|Editor||D. Patrick Rodgers|
210 12th Ave. South, Ste. 100|
Nashville, TN 37203
Nashville Scene is an alternative newsweekly in Nashville, Tennessee. It was founded in 1989, became a part of Village Voice Media in 1999, and later joined the ranks of sixteen other publications after a merger of Village Voice Media with New Times Media early in 2006. In 2009, the paper was acquired by SouthComm Communications. The publication mainly reports and opines on music, arts, entertainment, and local and state politics in Nashville.
The Nashville Scene once was a "throw away" sales advertising vehicle owned by Gordon Inman of Brentwood, TN.
In 1989, after years as a national newspaper sales representative based in New York, Albie Delfavero recognized the need of his hometown, Nashville, to have an alternative weekly paper. The "alternative paper" format made news in cities across the country, especially on the east coast. The industry itself made news, took journalistic risk, provided arts criticism, schedules, and "happenings," and did not mince words re local and national politics.
Delfavero enlisted Bruce Dobie, political reporter for Nashville's soon to be "late" daily, The Nashville Banner, to become editor. The both of them, with an array of investors, bought the "Scene" from Inman and transformed it from a driveway throw-away to a long respected voice in Nashville's civic, arts, and political community.
In 1999 "The City Press," as their corporation was dubbed in 1989, merged with The Village Voice.
In 1999, Del Favero and Dobie formed a group of investors and purchased Stern Publishing, then-owner of the Village Voice and five other alternative newsweeklies across the nation.
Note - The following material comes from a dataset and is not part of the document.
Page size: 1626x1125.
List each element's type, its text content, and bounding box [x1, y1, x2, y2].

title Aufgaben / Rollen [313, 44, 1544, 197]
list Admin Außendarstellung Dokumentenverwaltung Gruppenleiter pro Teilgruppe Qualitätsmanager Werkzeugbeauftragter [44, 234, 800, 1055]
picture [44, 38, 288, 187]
They named the new corporation Village Voice Media.Village Voice publisher David Schneiderman, also one of the investors, became chief executive officer of the new venture.
In late 2004, both Del Favero  and Dobie resigned their positions as publisher and editor of the Scene. The editor role was taken on by the Scenes then-news editor Liz Garrigan. Chris Ferrell was hired by Village Voice Media to assume the role of publisher at the beginning of 2005.
On September 27, 2007, Ferrell announced his resignation as publisher of the Nashville Scene and, two weeks later, was replaced by long-time Scene retail sales account executive Mike Smith, who took the title of associate publisher in line with the post-merger title structuring of Village Voice Media.
On May 6, 2008, Garrigan announced her resignation as editor on the Nashville Scene blog Pith in the Wind. She characterized her departure as "anti-climactic" and "not a protest resignation, a corporate cost-cutting measure or a veiled firing." She added that she had imposed a five-year expiration date for herself as editor, and would be cutting that short because she felt she had accomplished what she set out to accomplish. Garrigan's last day as Scene editor was slated for June 30, 2008.
On August 19, 2009, former Nashville Scene publisher Ferrell announced that his Nashville-based media company, SouthComm Communications, was acquiring Nashville Scene from Village Voice Media. SouthComm was formed in late 2007 and spent much of its first two years acquiring media properties in Alpharetta, Ga., Nashville, Tenn., and Louisville, Ky. Kotz was not retained as editor when the paper was purchased by SouthComm. Jim Ridley, who served as senior writer under Garrigan and managing editor under Kotz, was named editor. His tenure began with the September 3, 2009 issue.
On May 7, 2015, news editor Steve Cavendish announced that Daryl Cagle would contribute a weekly cartoon called "Metropolitan Planning Commission Funnies," focusing on city planning issues like umbilical houses, downtown cranes, Music Row demolitions and pop-up subdivisions. "Nashville is growing like a weed, and though officials talk about planning, they really just approve every stupid proposal." Cagle wrote on his blog. "I'll try pushing the limits on how rude I can be to local public servants - hey, it's an altie-weekly, I should be able to get nasty." 
On April 9, 2016, Scene editor-in-chief Jim Ridley died at the age of 50 after suffering a cardiac event while at work. He had been with the paper as its film critic since 1989.
Former news editor Steve Cavendish came on as the Scene's editor in July 2016. SouthComm enacted editorial layoffs a year later, and Cavendish was among those cut. Longtime staffer D. Patrick Rodgers -- who previously served as music editor and managing editor -- was named the Scene's editor in November 2017.